§ TASK STATEMENT
Write out, word for word, only the lines from the one containing "venditori, 46 dicendo" through the final line of the data.

§ DATA TO EXAMINE
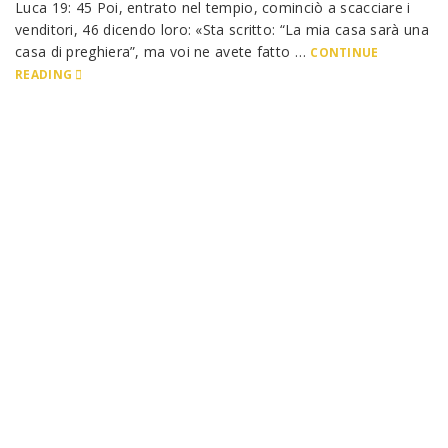
Luca 19: 45 Poi, entrato nel tempio, cominciò a scacciare i
venditori, 46 dicendo loro: «Sta scritto: “La mia casa sarà una
casa di preghiera”, ma voi ne avete fatto …
CONTINUE
READING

§ RESULT OF THE TASK
venditori, 46 dicendo loro: «Sta scritto: “La mia casa sarà una
casa di preghiera”, ma voi ne avete fatto …
CONTINUE
READING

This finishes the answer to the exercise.